## Your goal
A single figure is expected: how many lines of the data that follows contain the word "street".
┌────────
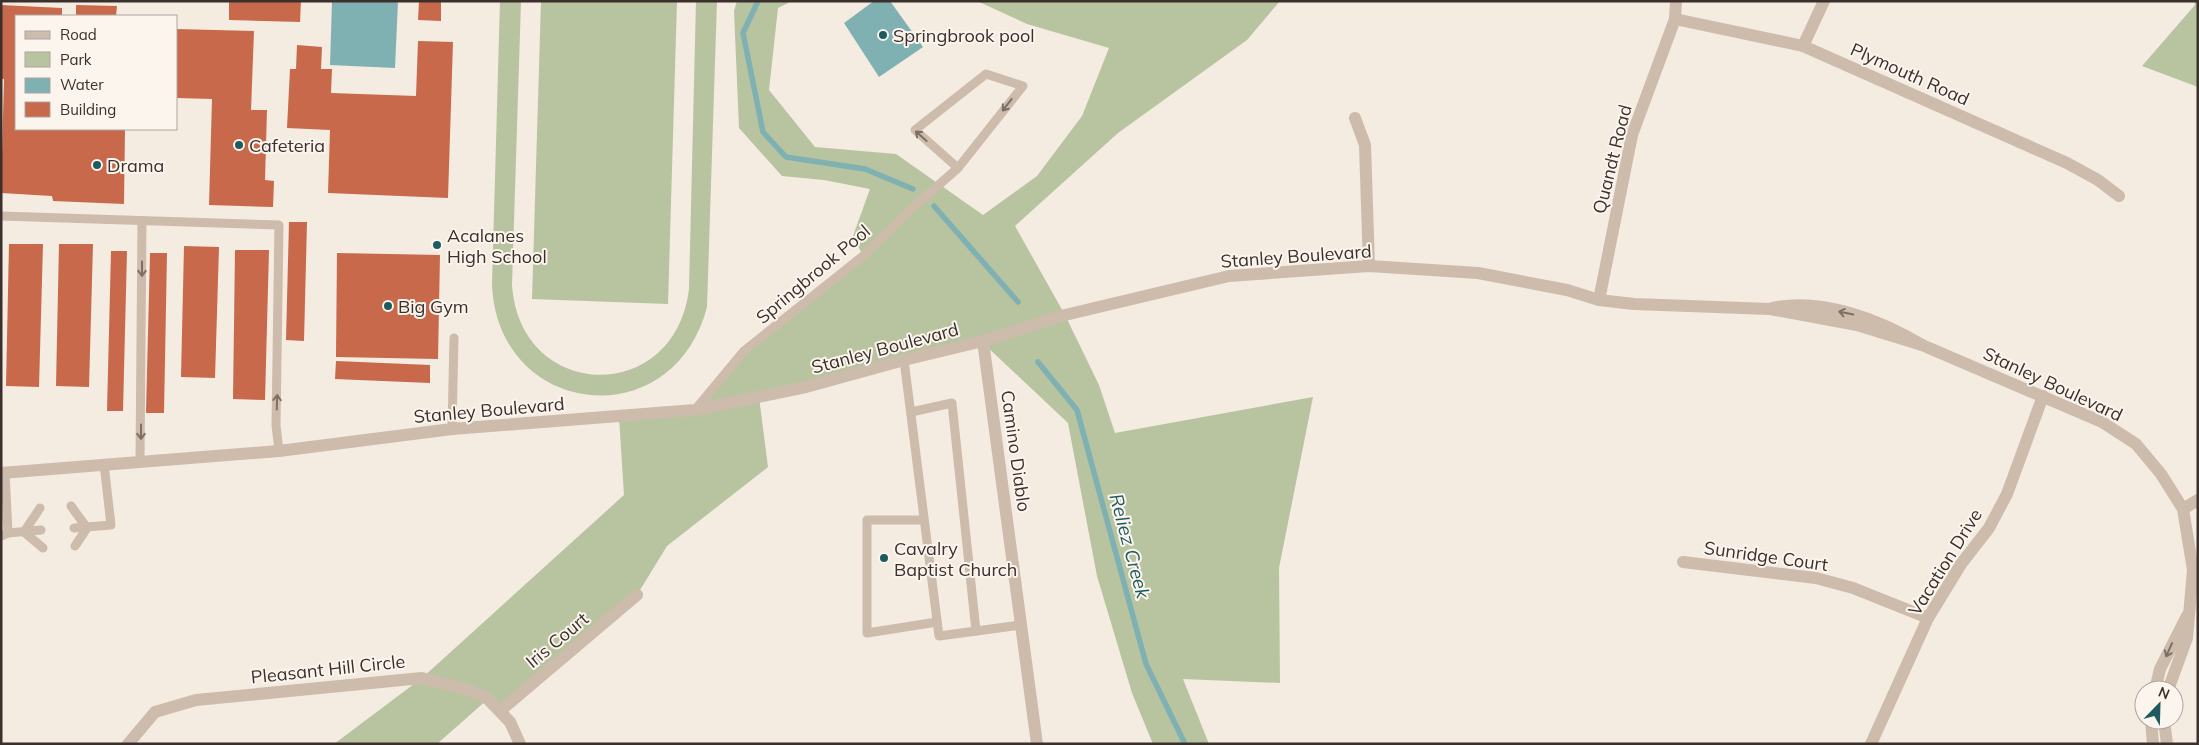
<svg xmlns="http://www.w3.org/2000/svg" width="2199" height="745" viewBox="0 0 2199 745" font-family="Mulish,sans-serif">
	<style>
		.green { fill: #b8c4a0 }
		.water { fill: #7fb0b2 }
		.lines { fill: none; stroke-linecap: round; stroke-linejoin: round }
		.stream { stroke: #7fb0b2; stroke-width: 5.5 }
		.building { fill: #c8694b }
		.service { stroke: #cdbbac; stroke-width: 9 }
		.minor { stroke: #cdbbac; stroke-width: 12 }
		.tertiary { stroke: #cdbbac; stroke-width: 12 }
		.oneway { stroke: #7d6f65 }
		.poi-dot { fill: #1f5a5e; stroke: #fbf5ee; stroke-width: 2 }
		.labels { text-anchor: middle; dominant-baseline: central; stroke-width: 4; stroke-linejoin: round; paint-order: stroke }
		.poi-label { font-size: 18px; fill: #3b302b; stroke: #fbf5ee; text-anchor: start }
		.street-label { font-size: 18px; fill: #3b302b; stroke: #fbf5ee }
		.water-label { font-size: 19px; font-style: italic; fill: #1f5a5e; stroke: #fbf5ee }
	</style>
	<rect width="100%" height="100%" fill="#f4ebe1"/>
	<g class="green">
		<path d="M500 1H521L512 285C520 402 675 406 689 289L696 1H717L707 307C673 438 497 418 492 284Z"/>
		<polygon points="541,1 677,1 668,304 532,299"/>
		<polygon points="737,1 792,1 778,8 769,90 815,147 896,154 983,215 1037,176 1082,116 1109,48 1027,24 977,1 1280,1 1247,40 1118,133 1015,226 1065,315 1099,385 1115,433 1313,397 1279,568 1280,683 1183,679 1209,744 1153,744 1132,693 1097,576 1068,423 984,344 759,397 768,467 667,546 637,595 500,711 488,699 437,744 334,744 422,678 624,495 619,417 695,410 744,351 863,256 853,236 870,189 824,180 782,176 739,128 734,11"/>
		<polygon points="2194,1 2198,1 2198,87 2142,66 2195,5"/>
	</g>
	<g class="water">
		<polygon points="332,1 398,1 395,68 330,65"/>
		<polygon points="874,1 890,1 923,47 879,77 844,23"/>
	</g>
	<g class="lines">
		<g class="stream">
			<polyline points="758,1 743,33 763,132 786,157 865,169 913,189"/>
			<polyline points="934,206 1018,302"/>
			<polyline points="1038,362 1077,410 1146,664 1185,744"/>
		</g>
	</g>
	<g class="building">
		<polygon points="229,1 301,1 300,22 229,20"/>
		<polygon points="419,1 441,1 441,21 418,20"/>
		<polygon points="1,5 62,8 62,16 16,16 16,129 125,129 124,204 53,201 52,196 1,193 4,79 1,79"/>
		<polygon points="76,5 117,6 116,16 76,16"/>
		<polygon points="176,29 254,31 251,110 267,110 265,180 274,181 273,207 209,205 212,99 176,98"/>
		<polygon points="418,41 453,42 448,198 328,193 330,130 287,128 290,69 296,69 297,45 322,47 321,69 332,69 331,93 416,96"/>
		<polygon points="289,222 307,222 304,341 286,340"/>
		<polygon points="9,244 43,244 39,387 6,386"/>
		<polygon points="59,244 93,244 89,387 56,386"/>
		<polygon points="184,246 219,247 215,378 181,377"/>
		<polygon points="235,250 269,250 265,400 233,399"/>
		<polygon points="111,251 127,251 123,411 107,411"/>
		<polygon points="150,253 167,253 164,413 146,413"/>
		<polygon points="337,253 440,255 438,359 336,357"/>
		<polygon points="336,361 430,365 430,383 335,379"/>
	</g>
	<g class="lines">
		<g class="service">
			<polyline points="1,216 279,225 276,425 279,451"/>
			<polyline points="904,360 939,636 1021,625"/>
			<polyline points="695,410 744,351 863,256 910,210 958,168 1023,86 986,74 915,130 958,168"/>
			<polyline points="911,412 952,403 976,631"/>
			<polyline points="452,429 454,338"/>
			<polyline points="140,462 142,221"/>
			<polyline points="5,472 8,533"/>
			<polyline points="71,506 87,528 75,546"/>
			<polyline points="924,520 867,520 867,633 937,622"/>
			<polyline points="74,528 111,525 104,464"/>
			<polyline points="24,532 40,508"/>
			<polyline points="24,532 43,548"/>
			<polyline points="1,536 8,533 41,530"/>
		</g>
		<g class="minor">
			<polyline points="1675,19 1803,46 2067,163 2098,180 2119,196"/>
			<polyline points="1803,46 1824,1"/>
			<polyline points="1355,118 1365,145 1369,266"/>
			<polyline points="1599,300 1632,135 1675,19 1676,1"/>
			<polyline points="2183,509 2198,500"/>
			<polyline points="1683,562 1816,578 1853,588 1928,618"/>
			<polyline points="500,711 637,595"/>
			<polyline points="128,744 155,712 196,700 422,678 462,688 486,697 510,722 520,744"/>
			<polyline points="1871,744 1928,618 1961,564 1989,528 2007,494 2043,396"/>
		</g>
		<g class="tertiary">
			<path d="M1772 308C1822 297 1880 320 1922 345L2102 422 2136 444 2161 474 2183 509 2193 570 2187 638 2168 690"/>
			<polyline points="983,341 1037,744"/>
			<polyline points="1,473 279,451 452,429 695,410 806,387 904,360 983,341 1065,315 1229,276 1369,266 1478,273 1567,290 1599,300 1634,304 1770,309 1857,325 1922,345"/>
			<polyline points="2155,690 2160,669 2187,616"/>
			<polyline points="2151,720 2153,744"/>
			<polyline points="2164,720 2167,744"/>
		</g>
	</g>
	<defs><path id="oneway-shaft" d="M-6 0H5M1.5-3L5.5 0L1.5 3" fill="none" stroke-width="1.6" stroke-linecap="round" stroke-linejoin="round" transform="scale(1.25)"/></defs>
	<g class="oneway">
		<use href="#oneway-shaft" transform="translate(1007 105) rotate(128)"/>
		<use href="#oneway-shaft" transform="translate(921 136) rotate(-138)"/>
		<use href="#oneway-shaft" transform="translate(142 269) rotate(90)"/>
		<use href="#oneway-shaft" transform="translate(1846 313) rotate(-169)"/>
		<use href="#oneway-shaft" transform="translate(277 402) rotate(-88)"/>
		<use href="#oneway-shaft" transform="translate(141 432) rotate(90)"/>
		<use href="#oneway-shaft" transform="translate(2169 650) rotate(114)"/>
	</g>
	<g class="poi-dot">
		<circle cx="883" cy="35" r="5"/>
		<circle cx="239" cy="145" r="5"/>
		<circle cx="97" cy="165" r="5"/>
		<circle cx="437" cy="245" r="5"/>
		<circle cx="388" cy="306" r="5"/>
		<circle cx="884" cy="558" r="5"/>
	</g>
	<g class="labels">
		<g class="poi-label">
			<text x="893" y="35">Springbrook pool</text>
			<text x="249" y="145">Cafeteria</text>
			<text x="107" y="165">Drama</text>
			<text x="447" y="235">Acalanes<tspan x="447" dy="21">High School</tspan></text>
			<text x="398" y="306">Big Gym</text>
			<text x="894" y="548">Cavalry<tspan x="894" dy="21">Baptist Church</tspan></text>
		</g>
		<g class="street-label">
			<text transform="translate(1910 74) rotate(24)">Plymouth Road</text>
			<text transform="translate(1612 159) rotate(-76)">Quandt Road</text>
			<text transform="translate(1296 256) rotate(-4)">Stanley Boulevard</text>
			<text transform="translate(813 274) rotate(-40)">Springbrook Pool</text>
			<text transform="translate(885 348) rotate(-15)">Stanley Boulevard</text>
			<text transform="translate(2053 384) rotate(25)">Stanley Boulevard</text>
			<text transform="translate(489 410) rotate(-5)">Stanley Boulevard</text>
			<text transform="translate(1016 451) rotate(82)">Camino Diablo</text>
			<text transform="translate(1766 556) rotate(8)">Sunridge Court</text>
			<text transform="translate(1945 562) rotate(-58)">Vacation Drive</text>
			<text transform="translate(557 640) rotate(-40)">Iris Court</text>
			<text transform="translate(328 669) rotate(-6)">Pleasant Hill Circle</text>
		</g>
		<g class="water-label">
			<text transform="translate(1130 546) rotate(75)">Reliez Creek</text>
		</g>
	</g>
	<rect width="2199" height="745" fill="none" stroke="#3b302b" stroke-width="5"/>
	<rect x="15" y="15" width="162" height="115" fill="#fbf5ee" stroke="#aea6a0"/>
	<rect x="25" y="31" width="25" height="8" fill="#cdbbac" stroke="#aea6a0"/>
	<text x="60" y="40" font-size="15" fill="#3b302b">Road</text>
	<rect x="25" y="52" width="25" height="15" fill="#b8c4a0" stroke="#aea6a0"/>
	<text x="60" y="65" font-size="15" fill="#3b302b">Park</text>
	<rect x="25" y="78" width="25" height="15" fill="#7fb0b2" stroke="#aea6a0"/>
	<text x="60" y="90" font-size="15" fill="#3b302b">Water</text>
	<rect x="25" y="102" width="25" height="15" fill="#c8694b" stroke="#aea6a0"/>
	<text x="60" y="115" font-size="15" fill="#3b302b">Building</text>
	<g transform="translate(2159 705) rotate(23)"><circle r="24" fill="#fbf5ee" stroke="#aea6a0"/>
	<path d="M0-4L9 19L0 12L-9 19Z" fill="#1f5a5e"/>
	<text y="-8" font-size="14" font-weight="bold" text-anchor="middle" fill="#3b302b">N</text>
	</g>
</svg>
└────────
## Solution to this problem
2